私の残された人生の中でどれだけの文学者に出会うことができるだろうか……。知らない作家がまだたくさんいる。そしてまだ出会ったことがない作家は、何に悩み苦しみ、どのような生き方をし、なぜ死んでいったのか。

今のこの伝達スピードの速い時代に、ただ広く浅く広げるだけでなく、深く掘り下げ、まだ人々に知られていない作家に光を照らし、世に知ってもらうことがとても重要なことだ。

田中英光の名を知らなかった。林正彦の写真集『文士の時代』に太宰治と同じポーズで撮った写真が載っている。太宰治に見出され、熱狂的に師事していた。田中は太宰治の墓の前で睡眠薬を大量に飲み自殺したのだ。

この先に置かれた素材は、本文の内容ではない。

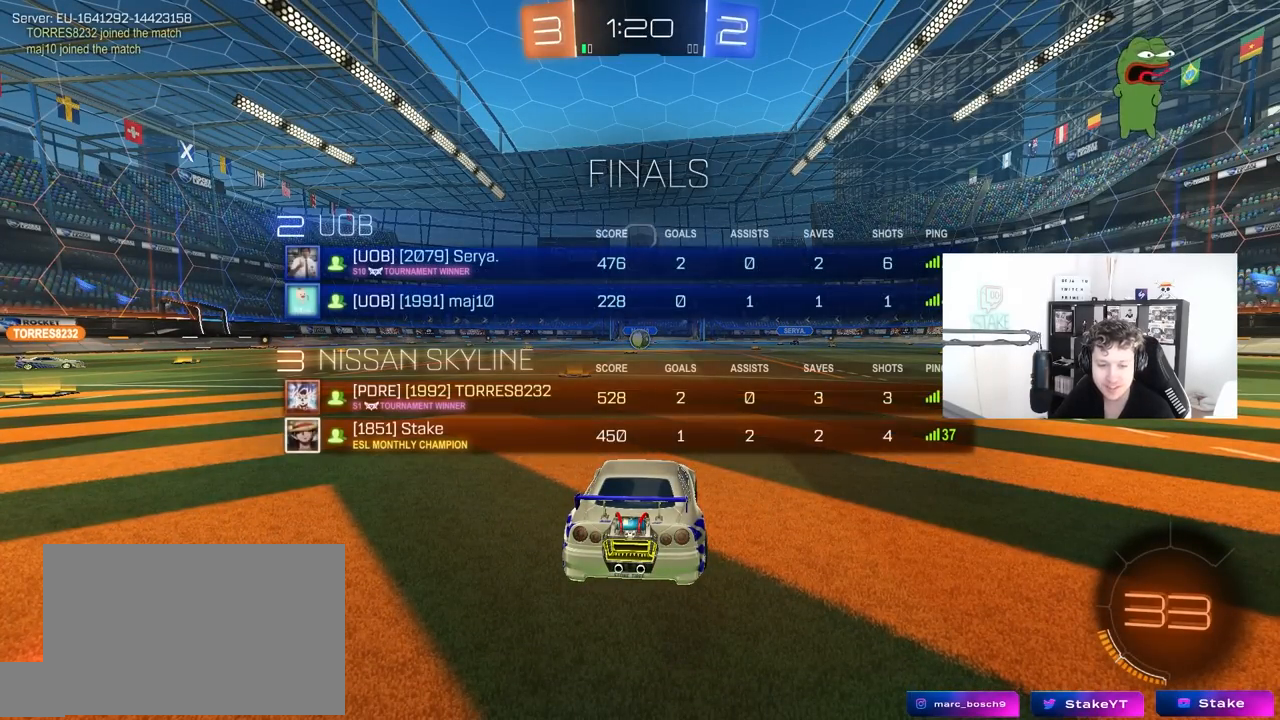
{"keys": [], "mouse": [], "mouse_move": "still", "events": []}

私は田中秀光の小説を読んだことがなかったので調べてみると、幸いなことに「青空文庫」にあった。『さようなら』という短編を読んだ。強烈な内容だ。

太宰治の絶筆である『グッド・バイ』と同じような小説を書きたかったのだろう。短いしプリントしてすぐに読めるのでぜひ読んでいただきたい。太平洋戦争が二十歳位なので中国大陸での戦争の様子が生々しい。

田中が今まで出会って「さようなら」した人々のについて、そして自分の「さよなら」について書いてある。

最近私は宇野邦一の『ジュネの奇蹟』を読んだ。
その中でジャン・ジュネが日本を訪問した時に、「さよなら」の言葉の響きに大変感動したエピソードが書いてあった。みずみずしい母音の響きにびっくりしたのだ。田中は「さよなら」を良い言葉ではないと書いてある。フランス人のジェネは感動した。言葉から受け取るイメージが全く違う。

二人の人生も大きく異なる。田中は1913年生まれ、ジュネは1910年だから、3歳しか変わらない。


田中は戦争でヤケになり、上官の命令のまま、発砲を繰り返し銃剣で刺した。ジュネにはその経験は無い。どちらかというと逃げ回っていた。

田中は睡眠薬中毒になり、自殺した。ジェネは平和活動に従事した。その差はなんだろうと思う。究極的にはフランス人と日本人の差だろう。

私はこの差は「依存と自発」であると思う。農耕民族である日本人は上位者に逆らえない。狩猟民族であるヨーロッパ人は一人でも生きていく。

依存型である日本人の陥りやすい罠についてよくよく考えてみる必要がある。その悲劇について目を開いて見ておく必要がある。

この小説はそのことを私たちに教えてくれる。


青空文庫にあります。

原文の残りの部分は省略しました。